E vale anche per il silenzio. Non foss’altro per il fatto che di silenzi ce ne sono un’infinità, e capirne le differenze non è questione da poco. Alcuni infatti sono orribili: silenzi di morte e di svuotamento totale, di abbandono e di gelido disprezzo, di viltà e di rimozione ostinata. Altri sono desiderati, lungamente attesi o sorprendentemente inattesi. Come un perdono silenzioso, che – inaspettatamente – non ci avvilisce, ribadendo puntigliosamente le pur buone ragioni della nostra colpa. Esistono piccoli silenzi domestici, distanze protettive e sapori di cose buone, che allentano la pressione di ciò che si accumula e le ossessioni del tempo che manca. E, a volte, silenzi incantati che ci portano al bordo del mondo, sulle cime dei monti o nelle notti stellate, rendendo così piccolo il nostro spazio e così promettente l’enigma del suo infinito oltrepassamento. La vera differenza – il vero mistero del silenzio – non sta nell’alternativa fra parlare e tacere, sta nell’immorale mescolanza della chiacchiera del niente e della musica dell’essere, che sarebbe capace di risuonare in ogni più piccolo dettaglio del mondo e dell’anima, se solo la chiacchiera allentasse la sua presa. Persino l’amore e la morte, che ci lasciano senza parole, incominciano a parlare, nel silenzio.

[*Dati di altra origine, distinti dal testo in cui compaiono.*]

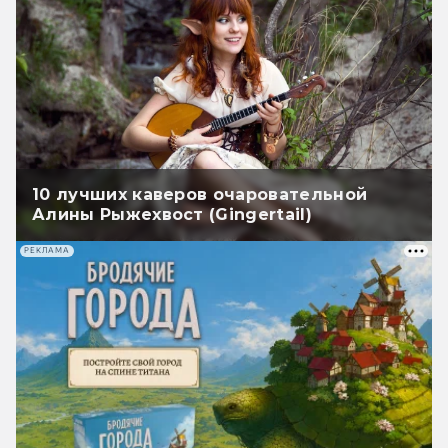
10 лучших каверов очаровательной
Алины Рыжехвост (Gingertail)
РЕКЛАМА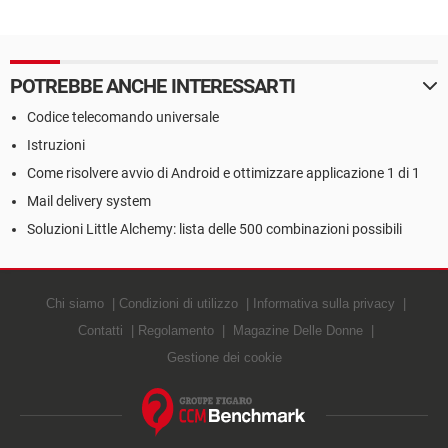
Mail
POTREBBE ANCHE INTERESSARTI
Codice telecomando universale
Istruzioni
Come risolvere avvio di Android e ottimizzare applicazione 1 di 1
Mail delivery system
Soluzioni Little Alchemy: lista delle 500 combinazioni possibili
Chi siamo
Condizioni di utilizzo
Informativa sulla privacy
Contatti
Regolamento
Magazine Delle Donne
Gestione dei cookie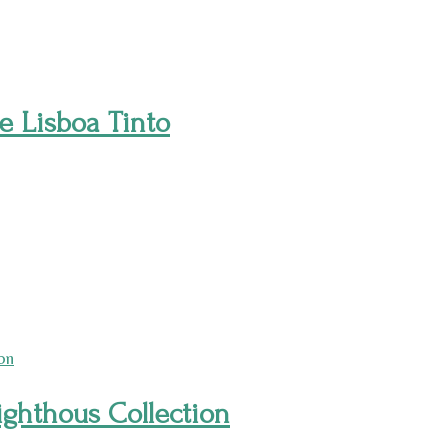
Lisboa Tinto
ghthous Collection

Parlano di cose che sanno, ma che non dicono alla chiacchiera. E che cosa sanno? Sanno che nell’amore e nella morte dell’uomo c’è sempre un’ingiustizia, per le inadempienze di cui siamo responsabili, per le impotenze alle quali siamo vulnerabili. Nel silenzio, l’amore e la morte dell’uomo sanno di meritare infinitamente più rispetto di quanto la chiacchiera che li avvolge non riconosca. Sanno che chi non ha rispetto per la morte, non ne ha per l’amore. E viceversa. E sanno infine – perfettamente, anche se non sanno come dirlo – che queste sono faccende le quali, da ultimo, si devono regolare fra noi e Dio, e nessun altro: nell’incantamento e nello struggimento di un colloquio che taglia fuori la chiacchiera.

«Non moltiplicate le parole, come fanno i pagani», ha detto Gesù (Mt 6,7). Nell’epoca della comunicazione totale, si va formando persino un’assuefazione alla chiacchiera religiosa. «Bisogna comunicare»: ognuno chiede parole sempre nuove per farlo, quasi nessuno chiede silenzio per renderlo possibile. L’assuefazione ad abitare la chiacchiera – a “esserci”, come lo chiamiamo ormai, senza falsi pudori – consuma le potenze dell’anima, la cui eloquenza si sprigiona solo nel silenzio. Non sappiamo più discernere i silenzi. Rimaniamo muti quando il silenzio dell’abbandono si aspetta una parola che rianima. Diventiamo parolai della consolazione a buon mercato quando non sappiamo come riempirlo.

L’invito di questo numero, che parla di luoghi del silenzio, va preso alla lettera, e non come semplice metafora. Una tradizione antichissima del silenzio spirituale di Dio, che il cristianesimo ha prodigiosamente saputo intrecciare con l’inedito carnale della Parola di Dio, ci invita a considerare con meno superficialità la funzione cruciale dei luoghi “edificabili” del silenzio. Non per caso sono anche luoghi della contemplazione, della musica, del rito, dell’iniziazione al mistero e dell’attesa del suo compimento. Tutte figure che si illuminano solo nella profondità del silenzio che le avvolge e le vivifica. Il silenzio che offrono all’anima, perché ritrovi il suo fondo, non è mutismo né autismo. E, per dirvela tutta, penso che nelle nostre città secolari e cablate non sarebbe affatto male se il nucleo dell’edificio-chiesa – proprio come corpo edificato all’interno della comunità cristiana – ritrovasse la forza di questo segno forte, che ormai manca dovunque. L’happening, l’animazione, il dialogo e lo scambio comunitario abbiano i loro luoghi. Una casa della preghiera per tutti i popoli è una casa del silenzio di Dio. Ossia della sua Parola e della sua Presenza, che ci libera dalla chiacchiera e ci guarisce dal suo svuotamento.